* _Excerpt provided_
Following that hearing, the PUC issued order number 19,257, in which it concluded that "Greenwood has presented no fact or argument to cause us to disturb our findings, and that order no. 19,095 is lawful, reasonable and in the public good." Admin. Rec. at 157. Accordingly, the PUC let stand its order rescinding the last ten year's of Greenwood's rate order. Greenwood did not appeal that decision to the New Hampshire Supreme Court. See N.H. Rev. Stat. Ann. ("RSA") ch. 541:6.

Nearly 17 years later, as the first 20 years of his rate schedule were about to expire (and his plants were about to move into the purportedly rescinded years 21 through 30 of his original rate order), Greenwood filed a petition with the PUC seeking a declaratory ruling that: (1) the PUC's rescission order (number 19,095) violated the provisions of PURPA and the pertinent FERC regulations; and (2) the PUC's original approval of his rate schedule (order number 17,814) remains in full force and effect for its entire 30-year term. The PUC denied Greenwood's petition, concluding that the doctrine of res judicata prevented him from revisiting the issues the PUC resolved against him nearly 17 years earlier. Specifically, the PUC concluded:

In the [prior] order, the Commissioner ruled that, upon reconsideration of 30-year rate orders issued as to both the three [Greenwood] facilities as well as the Lakeport Dam project owned by a different party, the public interest required the Commission to limit the effective period of the previously approved rates to 20 years.
* * *
[Greenwood] appeared at the November 28, 1998 hearing [on his motion for reconsideration] and conceded that the Commission had acted within its authority in issuing the rescission order and did not contest the merits of the order as set forth in Commission staff testimony and the order itself. The Commission therefore ruled that, notwithstanding the arguments in [Greenwood's] reconsideration motion, the [rescission order] of the preceding June was lawful, reasonable and in the public good.

* _Given data_
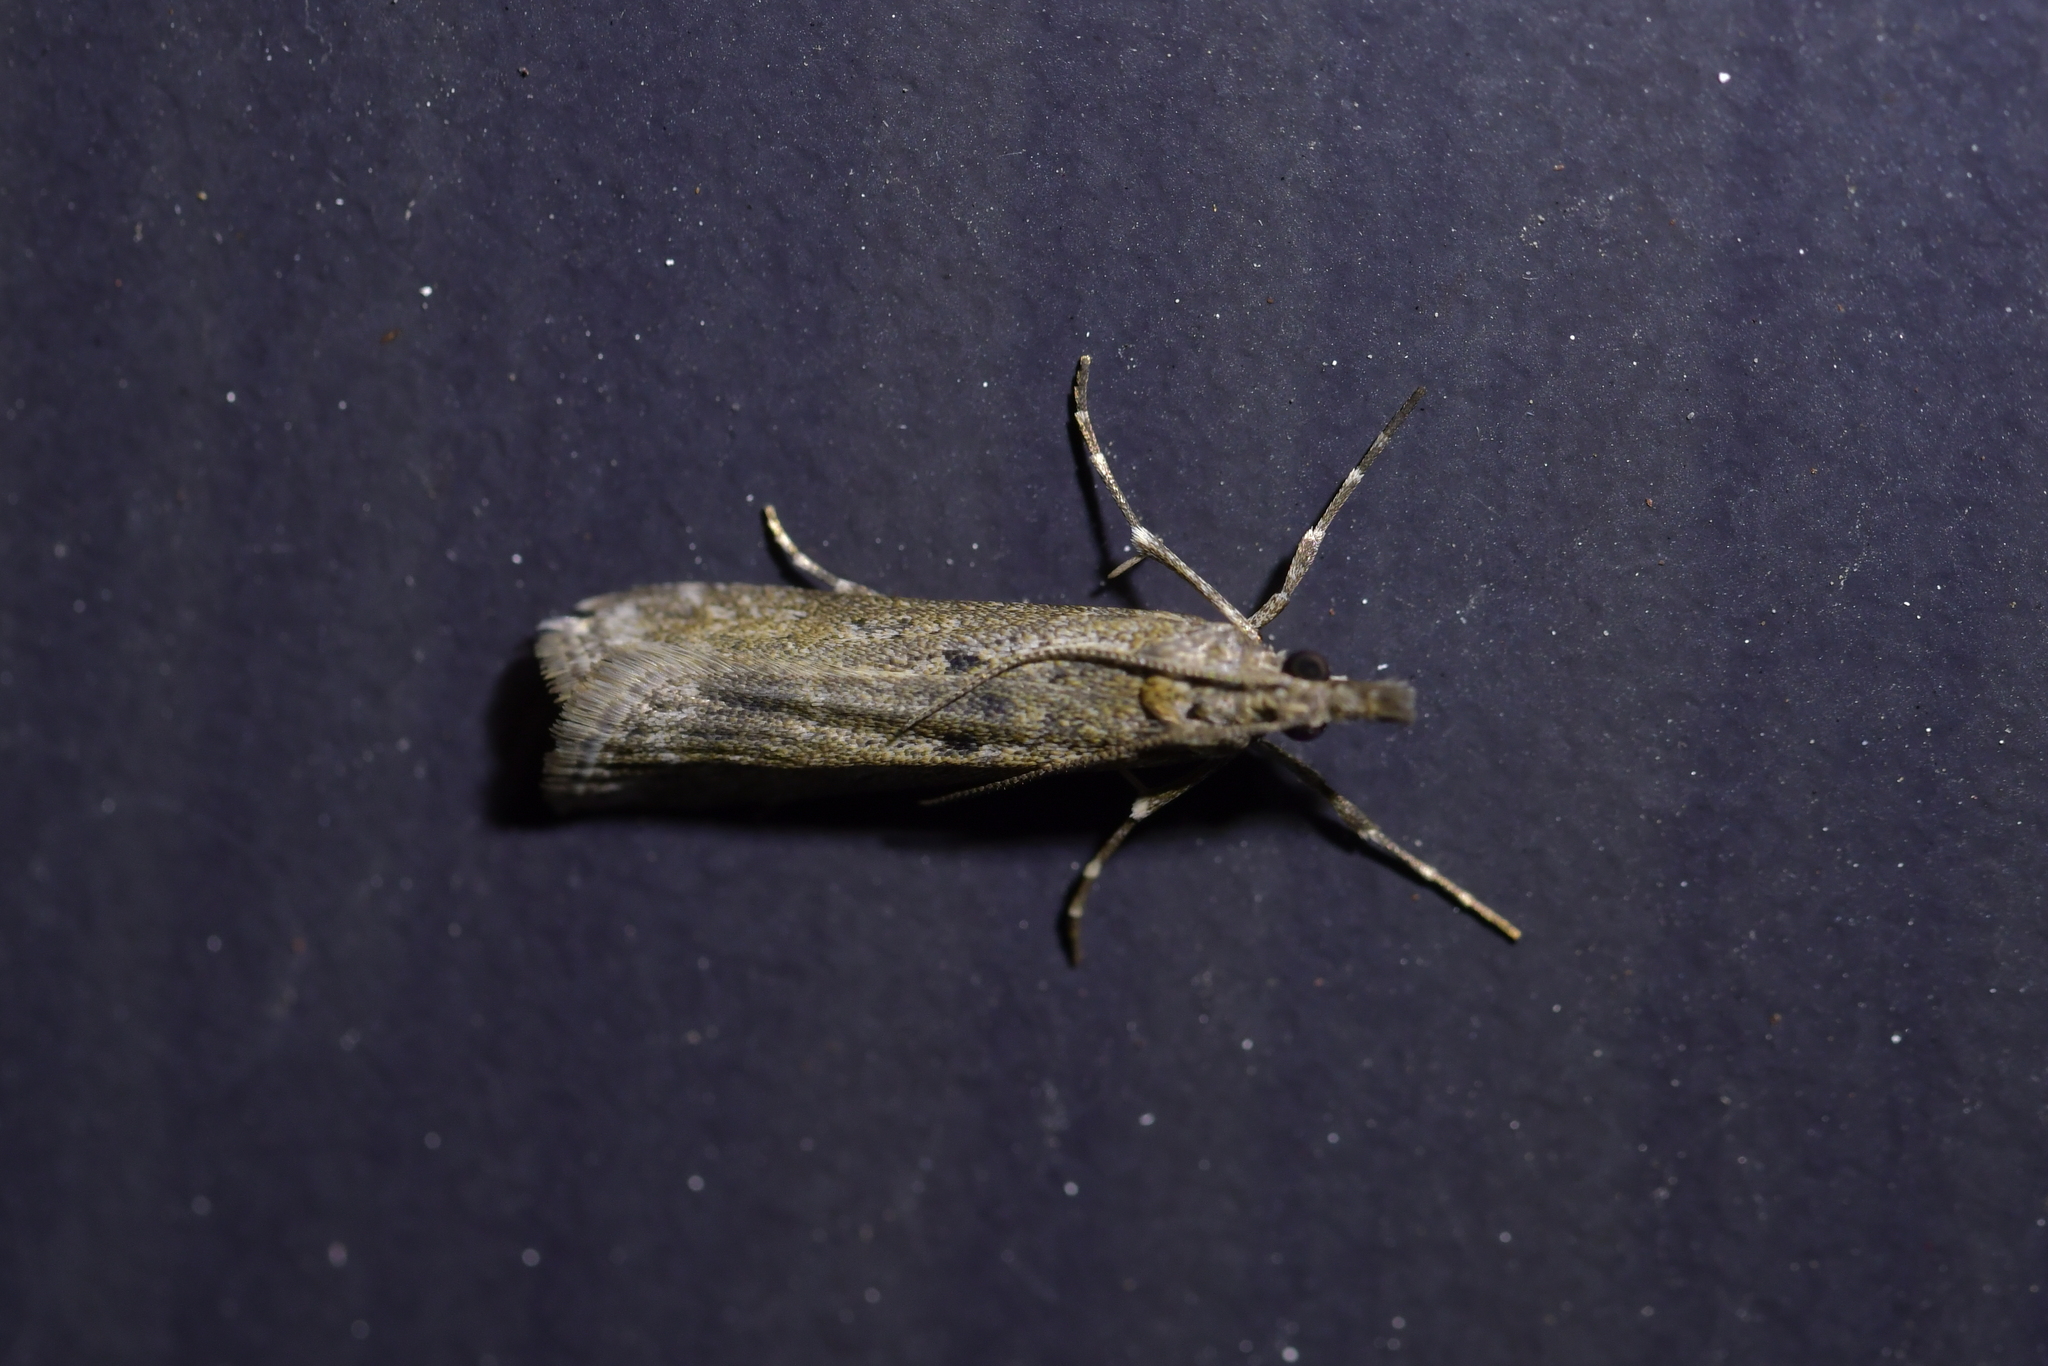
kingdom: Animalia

* _What is asked_
Pick up the passage on Greenwood's rate dispute from its last sentence and continue it. The data has no connection to the passage on Greenwood's rate dispute.

* _Answer to this exercise_
The relief now requested by [Greenwood] is accordingly barred by the doctrine of res judicata.

Admin rec. at 183, 184-85, Re Alden T. Greenwood (Order no. 24,613), DE 05-150 (April 13, 2006).

Greenwood moved for reconsideration, asserting that PURPA and pertinent FERC regulations divested the PUC of authority to rescind the Generic Rate Order and, therefore, the PUC lacked jurisdiction to act as it did. Consequently, said Greenwood, the PUC's prior decisions were not entitled to any preclusive effect. The PUC rejected that argument, concluding that Greenwood waived his right to pursue his claim in federal court and voluntarily submitted himself to the jurisdiction of the PUC.

Although, as Freehold subsequently made clear, [Greenwood] could have withheld his acquiescence and likely argued with success that he had a right to a federal forum, he also had the right under both state and federal law to let the Commission proceeding advance to binding final judgment. Accordingly, [Greenwood's] present argument that the Commission lacked subject matter jurisdiction, rendering its 1988 ruling ineffective, is without merit.

Admin. Rec. at 203, Re Alden T. Greenwood (Order No. 24,638), DE 05-150 (June 22, 2006). In response, Greenwood filed this petition for declaratory and injunctive relief.

Discussion

The New Hampshire Public Utilities Commission's order rescinding the final ten years of Greenwood's previously-approved rate schedule was, for several reasons, issued in error. First, as the Commission itself established in the Generic Rate Order, any "changes [to the rate schedule approved in that order] will be applied prospectively only; those [qualifying facilities] with existing long-term arrangements will continue to be governed by those arrangements." Generic Rate Order, 69 N.H.P.U.C. at 367.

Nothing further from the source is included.